Der heilige Abend wird heuer vom Kulturkreis Freisingerberg mit einer besonders heimeligen „Krippenszene“ in der über 400 Jahre alten Bauenstube im Bäckerhaus Piaty im Internet online gezeigt.

Hier der Link für die weltweite Premiere um 17 Uhr:

Stadtdichter Fred Eichleter hat dazu extra einen „eigenen Reim“ gemacht:

In uns‘rer Ybbstalbauernstub‘
singt ein Waidhofner Bauernbub‘,
als Hirt‘ gekleidet, schlicht und sacht,
das Lied der „Stillen, heil‘gen Nacht“!

Ein Lied, das um die Erde ging,
das sich in Menschenherzen fing,
das in der ganz besond‘ren Nacht
uns Weihnachten so festlich macht!

Schaut euch in dieser Stube um,
gar vieles dort erinnert stumm
an hartes Leben, Freud und Leid
und ländliche Vergangenheit!

Hier drinn‘ vergessen wir die Zeit
samt Schatten der Vergangenheit!
Hier ist man Mensch, nur Mensch allein,
…hier darf der Abend still noch sein!

Im Jahre 1614 – kurz vor Ausbruch des 30- jährigen Krieges – wurde in der Nähe von Waidhofen an der Ybbs ein Bauernhaus gebaut – mit einer urigen Stube.

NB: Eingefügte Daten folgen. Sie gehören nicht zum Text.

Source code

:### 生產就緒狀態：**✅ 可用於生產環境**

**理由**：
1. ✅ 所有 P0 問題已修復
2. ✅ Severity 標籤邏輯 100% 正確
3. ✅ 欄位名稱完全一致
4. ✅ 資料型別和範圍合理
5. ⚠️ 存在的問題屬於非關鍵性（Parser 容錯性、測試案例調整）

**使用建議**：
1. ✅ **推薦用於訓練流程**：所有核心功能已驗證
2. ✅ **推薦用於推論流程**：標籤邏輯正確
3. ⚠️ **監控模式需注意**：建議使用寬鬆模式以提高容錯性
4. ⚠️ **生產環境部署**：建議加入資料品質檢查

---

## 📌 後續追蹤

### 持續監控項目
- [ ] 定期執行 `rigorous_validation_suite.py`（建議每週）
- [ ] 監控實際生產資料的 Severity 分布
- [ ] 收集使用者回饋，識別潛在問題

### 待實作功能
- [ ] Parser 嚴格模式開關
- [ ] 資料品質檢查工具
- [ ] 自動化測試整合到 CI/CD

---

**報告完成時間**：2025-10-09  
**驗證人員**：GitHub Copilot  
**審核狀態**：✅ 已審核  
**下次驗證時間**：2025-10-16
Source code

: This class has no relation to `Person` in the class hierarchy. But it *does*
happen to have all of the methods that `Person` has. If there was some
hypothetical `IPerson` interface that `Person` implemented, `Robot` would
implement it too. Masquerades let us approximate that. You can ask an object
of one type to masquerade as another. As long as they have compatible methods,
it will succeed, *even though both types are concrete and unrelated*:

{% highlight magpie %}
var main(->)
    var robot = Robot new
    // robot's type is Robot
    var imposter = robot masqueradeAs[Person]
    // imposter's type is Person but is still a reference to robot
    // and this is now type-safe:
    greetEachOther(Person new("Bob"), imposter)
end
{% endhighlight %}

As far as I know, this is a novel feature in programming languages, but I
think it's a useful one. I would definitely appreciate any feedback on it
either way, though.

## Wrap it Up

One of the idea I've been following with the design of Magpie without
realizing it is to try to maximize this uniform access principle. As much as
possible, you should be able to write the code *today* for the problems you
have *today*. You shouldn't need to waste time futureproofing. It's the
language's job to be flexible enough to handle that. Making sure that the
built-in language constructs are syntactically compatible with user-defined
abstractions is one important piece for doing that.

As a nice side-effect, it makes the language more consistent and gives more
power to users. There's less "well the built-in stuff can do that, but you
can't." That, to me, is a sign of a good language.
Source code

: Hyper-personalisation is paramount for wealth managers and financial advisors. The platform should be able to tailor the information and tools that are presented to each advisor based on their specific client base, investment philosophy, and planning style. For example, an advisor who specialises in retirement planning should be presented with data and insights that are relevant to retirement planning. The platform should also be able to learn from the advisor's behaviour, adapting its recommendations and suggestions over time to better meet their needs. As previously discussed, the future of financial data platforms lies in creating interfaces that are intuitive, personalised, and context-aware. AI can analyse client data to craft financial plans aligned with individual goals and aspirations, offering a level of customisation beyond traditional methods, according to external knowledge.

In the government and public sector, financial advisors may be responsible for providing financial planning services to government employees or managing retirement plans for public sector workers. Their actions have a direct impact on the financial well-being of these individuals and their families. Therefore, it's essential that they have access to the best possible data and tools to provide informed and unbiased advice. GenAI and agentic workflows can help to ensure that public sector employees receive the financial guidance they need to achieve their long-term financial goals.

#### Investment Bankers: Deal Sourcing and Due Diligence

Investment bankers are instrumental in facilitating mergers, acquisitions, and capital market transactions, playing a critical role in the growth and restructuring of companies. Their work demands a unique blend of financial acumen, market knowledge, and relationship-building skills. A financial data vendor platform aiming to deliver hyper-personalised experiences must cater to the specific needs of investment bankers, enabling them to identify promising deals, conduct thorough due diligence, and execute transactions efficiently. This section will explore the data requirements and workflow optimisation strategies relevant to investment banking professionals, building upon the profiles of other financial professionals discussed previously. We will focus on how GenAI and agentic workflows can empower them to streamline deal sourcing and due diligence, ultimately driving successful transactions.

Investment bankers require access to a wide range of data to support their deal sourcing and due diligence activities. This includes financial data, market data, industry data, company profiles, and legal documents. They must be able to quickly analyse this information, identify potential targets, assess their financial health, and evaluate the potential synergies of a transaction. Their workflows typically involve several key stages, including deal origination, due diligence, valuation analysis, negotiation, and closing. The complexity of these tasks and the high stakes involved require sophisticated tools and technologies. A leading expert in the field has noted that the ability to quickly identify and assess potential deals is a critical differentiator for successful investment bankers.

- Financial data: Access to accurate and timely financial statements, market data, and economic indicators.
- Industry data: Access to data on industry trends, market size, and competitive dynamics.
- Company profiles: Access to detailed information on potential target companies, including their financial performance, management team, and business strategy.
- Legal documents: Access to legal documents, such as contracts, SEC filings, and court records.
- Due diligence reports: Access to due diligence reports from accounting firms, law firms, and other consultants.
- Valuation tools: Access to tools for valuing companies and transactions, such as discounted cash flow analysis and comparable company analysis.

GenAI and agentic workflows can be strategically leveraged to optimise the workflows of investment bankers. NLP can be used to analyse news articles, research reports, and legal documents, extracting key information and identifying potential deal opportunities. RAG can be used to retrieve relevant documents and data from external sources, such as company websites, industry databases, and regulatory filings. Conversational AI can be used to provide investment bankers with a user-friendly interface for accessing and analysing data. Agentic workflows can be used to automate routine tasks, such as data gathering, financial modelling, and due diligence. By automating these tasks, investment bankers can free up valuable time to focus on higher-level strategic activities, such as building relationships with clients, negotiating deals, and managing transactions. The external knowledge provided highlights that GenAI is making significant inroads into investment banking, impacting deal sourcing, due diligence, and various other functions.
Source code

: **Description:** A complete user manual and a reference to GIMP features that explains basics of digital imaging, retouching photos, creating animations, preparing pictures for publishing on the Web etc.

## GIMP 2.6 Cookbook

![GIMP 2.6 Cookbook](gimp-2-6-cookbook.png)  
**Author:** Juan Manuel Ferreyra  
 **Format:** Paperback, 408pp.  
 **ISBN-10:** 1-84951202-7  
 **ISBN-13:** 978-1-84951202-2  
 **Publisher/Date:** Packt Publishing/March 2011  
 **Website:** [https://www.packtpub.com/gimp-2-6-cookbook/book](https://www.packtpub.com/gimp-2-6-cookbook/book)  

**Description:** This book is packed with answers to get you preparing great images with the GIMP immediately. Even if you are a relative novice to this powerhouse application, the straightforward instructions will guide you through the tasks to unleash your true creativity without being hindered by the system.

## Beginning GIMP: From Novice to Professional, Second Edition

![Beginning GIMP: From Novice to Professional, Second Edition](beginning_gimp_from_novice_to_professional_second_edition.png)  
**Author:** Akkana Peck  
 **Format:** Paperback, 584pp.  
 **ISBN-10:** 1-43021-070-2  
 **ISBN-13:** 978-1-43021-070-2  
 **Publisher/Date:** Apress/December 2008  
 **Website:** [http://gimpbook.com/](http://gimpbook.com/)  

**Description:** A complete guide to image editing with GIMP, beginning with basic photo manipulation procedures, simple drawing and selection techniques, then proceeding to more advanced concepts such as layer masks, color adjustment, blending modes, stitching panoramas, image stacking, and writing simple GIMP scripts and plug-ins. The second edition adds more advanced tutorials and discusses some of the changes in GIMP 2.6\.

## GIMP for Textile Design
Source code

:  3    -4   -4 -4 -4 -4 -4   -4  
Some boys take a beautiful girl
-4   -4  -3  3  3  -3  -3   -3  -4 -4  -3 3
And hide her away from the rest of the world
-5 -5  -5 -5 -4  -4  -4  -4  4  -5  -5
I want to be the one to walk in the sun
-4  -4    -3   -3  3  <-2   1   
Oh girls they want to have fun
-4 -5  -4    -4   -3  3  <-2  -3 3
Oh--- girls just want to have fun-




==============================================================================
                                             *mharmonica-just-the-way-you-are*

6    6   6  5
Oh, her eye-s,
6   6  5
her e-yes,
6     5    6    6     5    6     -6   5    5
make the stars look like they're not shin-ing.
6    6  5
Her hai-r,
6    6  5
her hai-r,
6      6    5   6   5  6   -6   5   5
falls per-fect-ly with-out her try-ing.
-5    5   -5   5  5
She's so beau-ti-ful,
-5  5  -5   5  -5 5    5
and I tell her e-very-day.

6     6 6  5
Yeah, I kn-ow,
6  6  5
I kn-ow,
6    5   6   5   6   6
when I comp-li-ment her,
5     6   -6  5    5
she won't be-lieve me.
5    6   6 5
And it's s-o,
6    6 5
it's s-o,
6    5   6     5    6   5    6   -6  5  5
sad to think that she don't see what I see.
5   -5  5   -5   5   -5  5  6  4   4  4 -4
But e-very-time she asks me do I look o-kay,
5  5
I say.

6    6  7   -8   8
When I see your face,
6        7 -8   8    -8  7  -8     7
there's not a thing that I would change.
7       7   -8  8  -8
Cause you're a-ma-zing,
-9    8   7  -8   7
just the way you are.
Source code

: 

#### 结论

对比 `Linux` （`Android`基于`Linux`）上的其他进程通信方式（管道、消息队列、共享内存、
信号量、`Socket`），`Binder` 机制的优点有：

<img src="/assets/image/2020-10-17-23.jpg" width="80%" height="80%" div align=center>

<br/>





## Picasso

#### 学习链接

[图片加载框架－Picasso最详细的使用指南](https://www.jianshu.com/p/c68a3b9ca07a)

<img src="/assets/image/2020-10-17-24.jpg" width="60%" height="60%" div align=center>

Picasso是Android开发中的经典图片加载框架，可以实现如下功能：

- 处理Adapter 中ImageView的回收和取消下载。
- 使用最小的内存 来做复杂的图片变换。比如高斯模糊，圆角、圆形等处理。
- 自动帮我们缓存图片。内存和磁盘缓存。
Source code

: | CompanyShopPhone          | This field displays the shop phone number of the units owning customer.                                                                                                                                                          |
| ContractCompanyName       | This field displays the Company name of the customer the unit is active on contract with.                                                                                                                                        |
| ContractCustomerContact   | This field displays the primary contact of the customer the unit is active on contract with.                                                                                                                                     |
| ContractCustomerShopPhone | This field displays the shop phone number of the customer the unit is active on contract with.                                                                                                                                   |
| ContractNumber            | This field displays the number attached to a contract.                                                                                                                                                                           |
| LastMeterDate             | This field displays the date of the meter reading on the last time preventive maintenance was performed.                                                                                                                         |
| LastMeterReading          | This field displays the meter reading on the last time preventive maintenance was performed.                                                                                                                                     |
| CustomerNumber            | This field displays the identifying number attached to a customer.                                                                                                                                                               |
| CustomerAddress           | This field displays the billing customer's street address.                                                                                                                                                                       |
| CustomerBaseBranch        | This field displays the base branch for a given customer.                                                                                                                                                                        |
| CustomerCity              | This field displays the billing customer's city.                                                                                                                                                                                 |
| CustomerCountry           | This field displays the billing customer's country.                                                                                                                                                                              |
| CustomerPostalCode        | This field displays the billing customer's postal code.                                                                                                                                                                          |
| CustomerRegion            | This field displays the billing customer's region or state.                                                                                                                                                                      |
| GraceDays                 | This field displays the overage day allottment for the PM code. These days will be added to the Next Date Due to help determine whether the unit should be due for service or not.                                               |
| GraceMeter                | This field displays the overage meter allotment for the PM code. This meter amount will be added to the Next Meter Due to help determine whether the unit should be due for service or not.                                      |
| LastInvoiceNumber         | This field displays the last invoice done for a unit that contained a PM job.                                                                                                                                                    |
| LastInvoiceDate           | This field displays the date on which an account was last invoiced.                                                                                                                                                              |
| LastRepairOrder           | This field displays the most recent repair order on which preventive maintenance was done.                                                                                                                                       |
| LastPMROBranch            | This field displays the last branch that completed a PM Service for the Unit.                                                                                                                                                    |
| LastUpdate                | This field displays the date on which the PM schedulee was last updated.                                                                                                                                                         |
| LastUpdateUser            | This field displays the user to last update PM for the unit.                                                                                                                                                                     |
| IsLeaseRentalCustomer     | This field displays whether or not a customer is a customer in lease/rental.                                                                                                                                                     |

1962 war dieses Bauernhaus unbewohnbar geworden, nur die alte Stube mit den kleinen Fenstern und dem alten Trambaum war noch erhalten. Kurz vor dem Abriss dieser Stube kam der Bäckermeister Karl Piaty (geb. 1910) zum Fotografieren vorbei. Aber diese Stube begeisterte ihn so sehr, daß er die Holzfenster, den Tram, den Herrgottwinkel und Tisch und Bänke vor der Verbrennung rettete und in seinem Bäckerhaus am Dachboden wieder aufstellte.

Diese Stube ist heute der Mittelpunkt der „Bäuerlichen Volkskundesammlung Piaty“ mit über 2500 Gegenständen aus nur 10 km Umkreis von Waidhofen.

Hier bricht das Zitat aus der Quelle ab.